Monsieur Bellamy began to speak about Italian Renaissance painters and Éliane concentrated on long-haired and voluptuous women, on cherubs with all of their body parts intact, and on a chiaroscuro of religious chastisements. At lunchtime she left the building, never able to attend afternoon classes as her family needed the money she made from her work. Before she entered the museum proper and sat in her seat at the front desk, ready to direct patrons to the Venus de Milo and the Mona Lisa, she went to see Monsieur Jaujard, the Director of the Musées Nationaux. He had allowed her to continue at the École despite the fact that she could neither pay for her tuition nor spend a full day there.

“Monsieur,” she asked politely, “do you know where I can sell my paintbrushes?” She pulled the items out of her bag, refusing to look at the last scraps of her childish dream of being a painter. “They’re good quality, sable, and might suit a new student perhaps?”

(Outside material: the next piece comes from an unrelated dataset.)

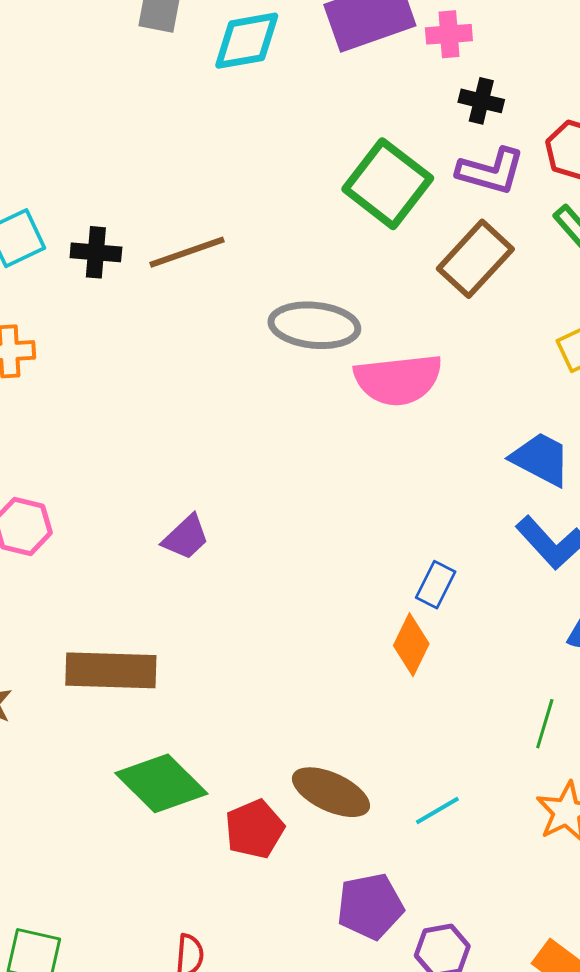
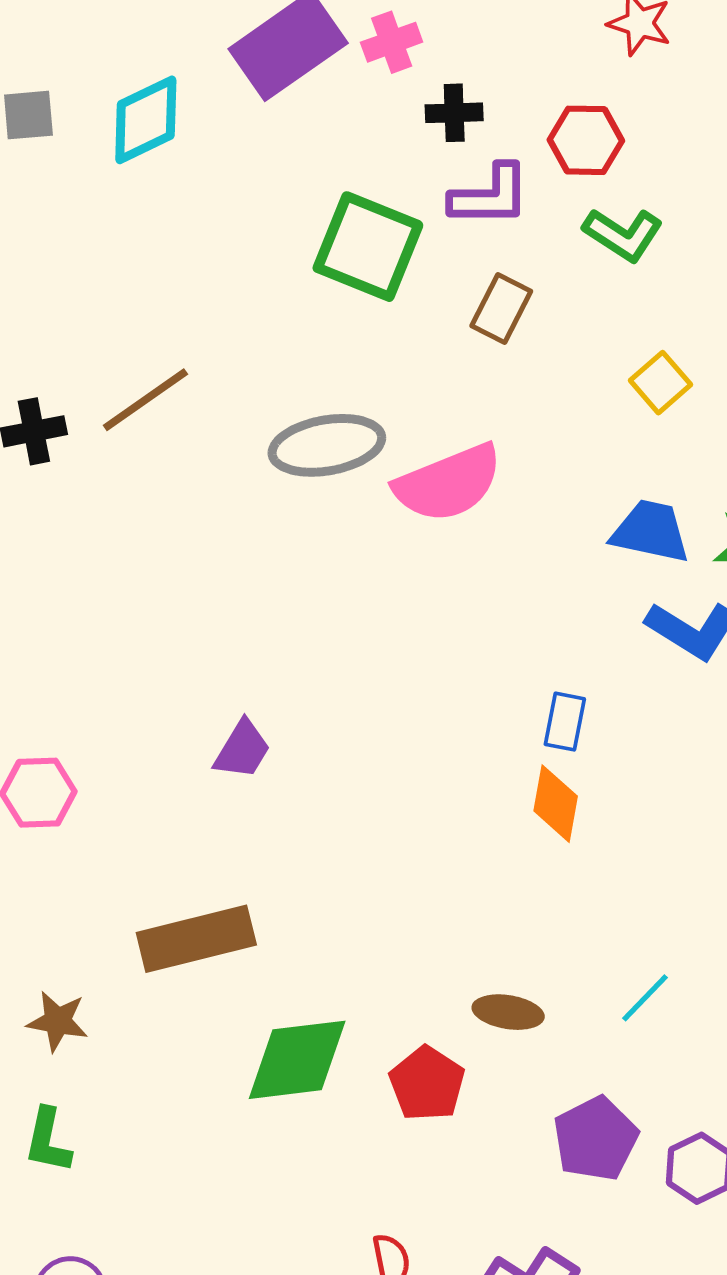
brown rectangle: (475, 259) -> (501, 308), size x0.7
green diamond: (161, 783) -> (297, 1060), turned -36
brown ellipse: (331, 792) -> (508, 1012), size x0.7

Monsieur Jaujard studied her treasures, kindly avoiding looking at her face, which she knew was reddened with both the shame of asking for another favor, and from the loss.

“Leave them with me. I know a young man who might give you a good price.”

“Thank you,” she said, voice low, making herself give over the items by thinking of Yolande’s face tomorrow when she had croissants for breakfast instead of stale bread.

Soon before the Louvre closed, Monsieur Jaujard appeared with an envelope, which he handed to Éliane. “For you.”

She opened it and discovered at least twice what she had hoped to get. Now it was Monsieur’s cheeks that flushed as she thanked him profusely, then left the museum, knowing she needed to spend the money that afternoon or it would be poured down the necks of her father and his friends at the brasserie.

Outside, the streets were quiet; the pall of Hitler’s unknown ambitions casting a shadow over Paris. Éliane slipped into La Samaritaine and found two cheap but adequate soutien-gorges for Jacqueline, who had needed a bra for several months but, even if their mother had noticed her daughter’s maturity in the fog of her tiredness from working eighteen hours a day at the brasserie, there had been no money to do anything about it. Once Éliane had paid for the undergarments, there was enough left to buy croissants too.

She was smiling as she walked home, knowing her bags held both goods and happiness for her sisters, until someone carrying two gas masks stepped onto the sidewalk in front of her. She looked away. But on the other side of the street was another Parisian laden with similarly disquieting objects.

Hitler could not really be coming for France. He had taken enough of Europe already. Still, she stopped walking and stared at her shopping bags. A bra would soothe Jacqueline’s growing embarrassment over her rapidly curving body; a gas mask might save her life.

“Éliane!”

An arm slung itself around her shoulders and then, beside her on the path was her brother, Luc. One year older and as blond as she, he was grinning in a way that always made her smile.

“Do you remember my friend Xavier?” Luc began, lighting a cigarette and speaking around it, his arm still draped over her shoulders so she had to hold her own hand up to shield the flame from the wind. “He was at school with me for a couple of years before his family took him back to England?”

Éliane vaguely recalled a dark-haired boy, French-born but who’d mostly lived in England, being underfoot in the apartment several afternoons each week after school, many years before. He’d been a couple of years older than Luc, but Luc had decided that this Xavier was going to be the next Picasso and had coerced Xavier into giving him painting lessons. Never mind that Luc was supposed to be helping Éliane look after the children; he’d spend the time until dinner painting, and would whisk away the evidence before their mother came upstairs to tuck them into bed, at which time Xavier would be gone. He’d been a secret, like Éliane’s own wish to be a painter—something that was spoken of only in the absence of parents on the top step outside the apartment at night, coffee in hand.